Periodically modulating optical properties of a material on the order of the wavelength of light affect the propagation of light in this material dramatically. Important representatives of such structures usually are artificially produced photonic crystals or photonic lattices. Typically, the refractive index is periodically modulated resulting in the formation of a band structure for the propagation constant of the light field.
In the one-dimensional case, one can create a dielectric layer system that can show a so-called photonic band gap. Similar to an electronic band gap that prohibits certain energy states of electrons in solids, here the propagation of light with certain frequency is forbidden. However, the full potential of photonic crystals becomes apparent only when using two- or three-dimensional structures, whose properties can be adapted dynamically.
Special attention is payed to structures which exhibit spectra singularities – points where certain variables such as the group velocity are not defined. One particularly interesting type of such singularities are called Dirac cones, where two conical bands touch at a single point. As a result, the group velocity is radial symmetric and the effective mass (local curvature of the band structure) disappears. Consequently, particles in the vicinity of these singularities are treated as relativistic particles. The occurrence of such Dirac cones is the explanation for many of the unique electrical properties of graphene.
The far-reaching analogies between solid state electronic systems and photonic lattices now allows to transfer many of these fundamental effects to optics where they can be explored and where novel effects can be demonstrated. In our group, we examine the various effects of light propagation in one- and two-dimensional photonic structures with such peculiar band structures. Moreover, lattices with host flat bands are of high interest. Localized light states that are associated with such bands can propagation propagate without diffraction through the lattice.

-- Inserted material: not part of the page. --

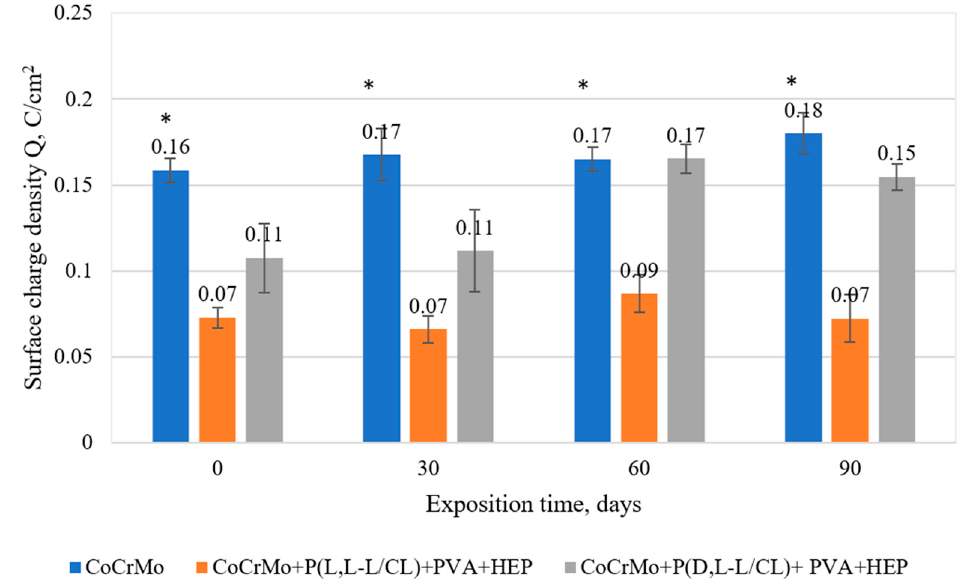
Figure 7. Comparison of mean values of electric flux density determined in potentiostatic studies for the tested variants of CoCrMo alloy surface modification, with exposure time to artificial urine up to 90 days (* p < 0.05 versus the control group).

Artificially designed photonic lattices moreover allow to generate wave packets which can be characterized by a quantity called pseudospin. Previous research studies have shown that many complex processes such as the exceptional electronic properties of Graphene can be explained by an additional degree of freedom, this so-called pseudospin. In the past, fermionic spin-1/2 systems have been successfully simulated by light propagation in photonic lattices. One big advantage of the optics is that the wave function is directly visible as light intensity.
Recently, we have shown that it is possible to expand some concepts and to prepare light conditions that are described by an integer spin quantum number, i.e. bosonic systems. This can be achieved in a so-called Lieb-lattice, a square lattice of unit cells that collect three identical two-dimensional waveguides. We have realized it by direct laser writing in a fused silica glass slab. Each sublattice has its own light dispersion that characterizes the pseudospin.
Using structured illumination of the grating, specific pseudo spin states can be selectively excited. After propagation through the lattice, the intensity distribution shows the typical signatures of conical diffraction and the phase pattern contains phase singularities, so-called optical vortices. The appearance of these optical vortices and their topological charge depends on the different pseudospin states at the input and the output of the Lieb lattice.
In general, such results and findings allow further insights into the generation of light states with optical angular momentum that depends on the pseudospin. They represent a first step towards the realization of higher spin states (3/2, 2, 5/2, ...) which none of the known elementary particles show.